Monte likes to hunt behind Brittany Spaniels.
“They have as good a nose as any, they make a good house pet, and they are a retriever — more so than some pointers,” said Monte. “I doubt that I would pick up a third of the birds I shoot without the dog.”
We continued across the side of the slope in the direction the flushed bird had taken. Sometimes a bird will land within 150 yards, said Monte, or sometimes they will glide for a mile. This time, at about 150 yards we heard the whir of wing beats as we bumped a grouse, either the same bird or another.
Where we were hunting, a Forest Service road winds along the side of a mountain at about the 2,700-foot elevation. The road cuts through several old clearcuts. We walked the road until we came to the thicker cuts and then left the road, usually hiking up one side of the cut and descending on the other while Babe worked the cover.
“I don’t go up these hills because I am a masochist,” said Monte. “I’d rather walk the roads, but you have to get in here to find the birds.”
Monte wears brush-buster britches and leather gloves to ward off the briars.
Shooting at grouse is usually an up-close proposition, with most shots taken in the 10- to 20-yard range. Monte carries a 20-gauge SKB over-and-under bored skeet and improved. He usually shoots No. 8 shot.
“It doesn’t take much to bring down a grouse, only a pellet or two,” he said.
The trick is to get those few pellets to the right spot rapidly. Quick reflexes are required to kill a grouse. You can’t hesitate waiting for an open shot, this is point-and-shoot gunning in thick cover.
“If I get a glimpse of a bird, I am shooting,” said Monte.
It is not unusual to hit birds through a screen of branches or a hemlock limb.
Overall, Monte’s hunting records indicate that he kills 40 percent of the birds he shoots at, an excellent percentage.
At midday we bumped another bird that cut across the slope behind me, but in a thicket on a steep slope I couldn’t spin, get the gun up, the safety off, and find the bird in time to shoot.
Three flushes, no bird in the bag.
At about 2 p.m., we were following a small creek when Babe locked down again. But before we could close in, we heard the bird blast into the air 25 yards or so in front of the dog. Babe remained frozen on point.
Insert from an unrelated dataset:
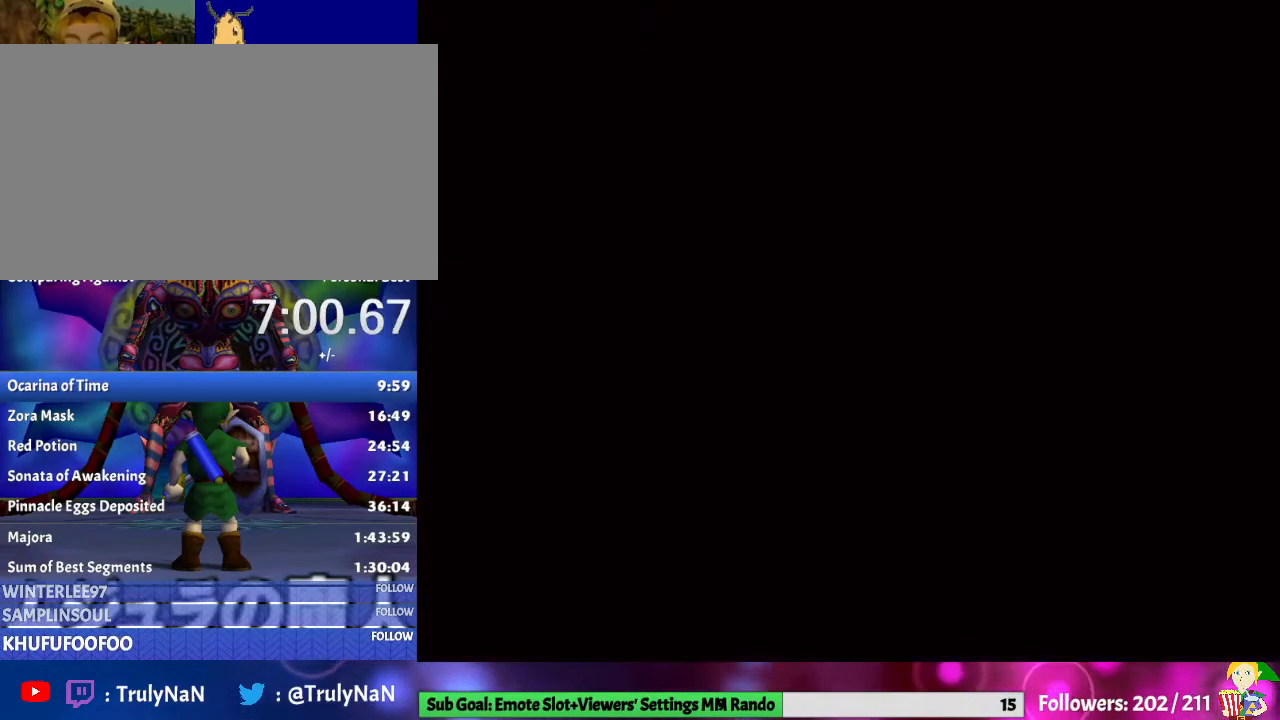
{"buttons": [], "left_stick": "center", "right_stick": "center", "events": []}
“I never saw that bird,” said Monte, “but it is worth it to me to see Babe work.”
Four flushes, no birds.
Windy days make poor grouse hunting days, says Monte. The wind makes the birds even more spooky.
“When it’s calm, you can walk up on them sometimes. They don’t seem to mind as long as they can hear where you are, but on a windy day they can’t tell where you are so they are more wild.”
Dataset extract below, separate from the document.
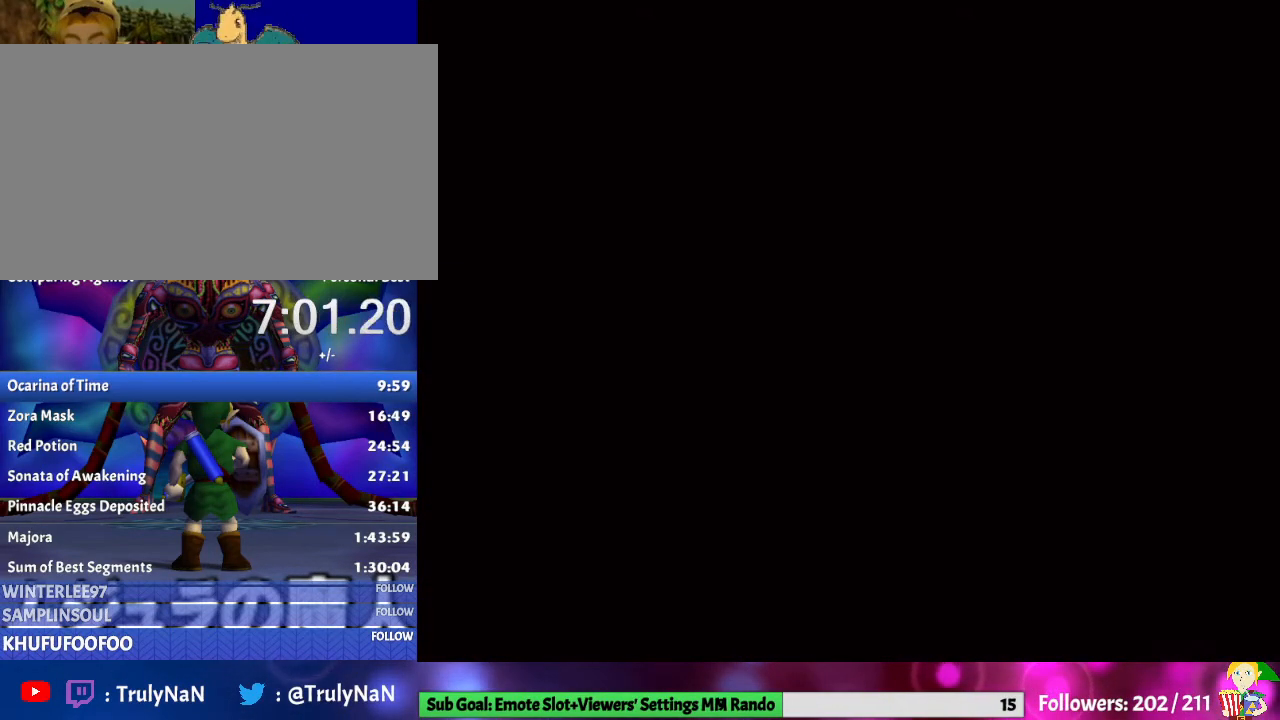
{"buttons": [], "left_stick": "center", "right_stick": "center", "events": []}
Early in the season when the birds are feeding on acorns, they tend to be more scattered. Later in the season, they tend to bunch up in the clearcuts and along creek drains.
Late afternoon is a good time to be hunting, said Monte.
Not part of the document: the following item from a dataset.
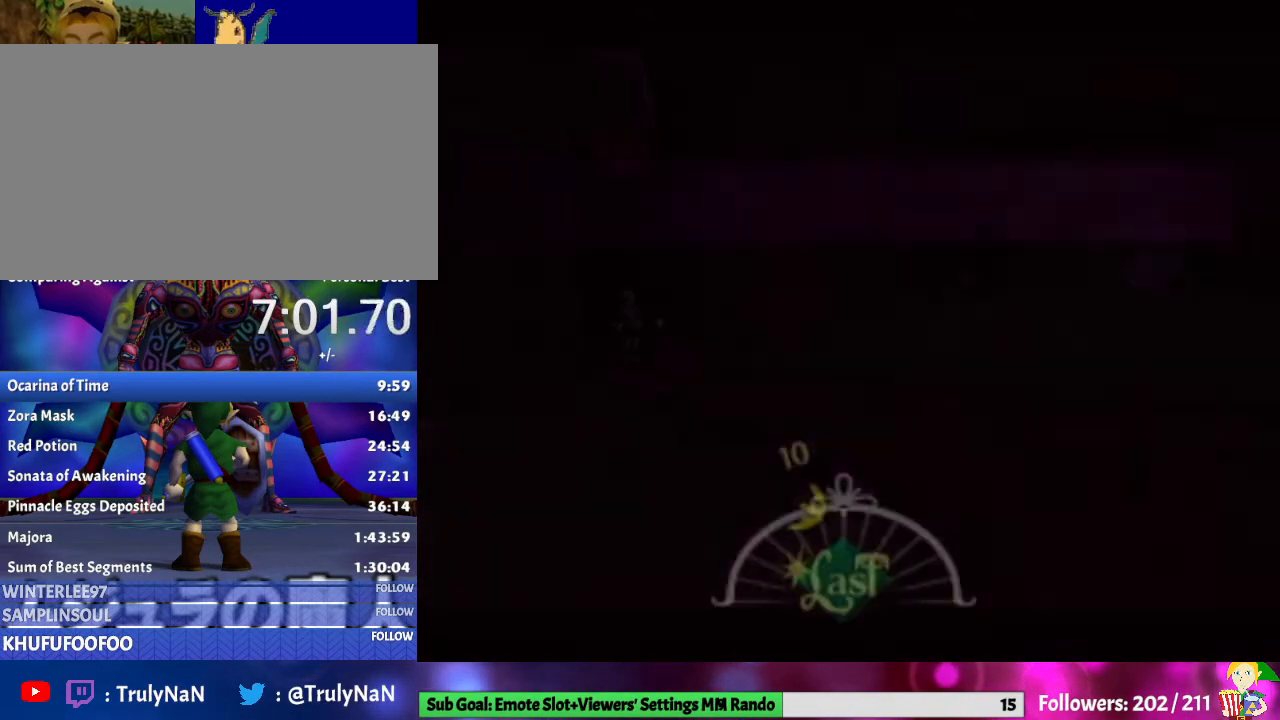
{"buttons": [], "left_stick": "center", "right_stick": "center", "events": []}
“The last two hours are better than the rest of the day because the birds are moving,” he said.
We tried one last cutover late in the afternoon, and Babe made as pretty a point as you’ll ever see, but we could not find the bird.
In 1988, when Monte and I hunted the same area, we flushed nine grouse, shot at four and killed none.
On our return trip in 2004, we flushed four birds, shot at one, and killed none. Typical north Georgia grouse hunting, say Monte. On the days when you actually kill a grouse in Georgia, you’ve accomplished something.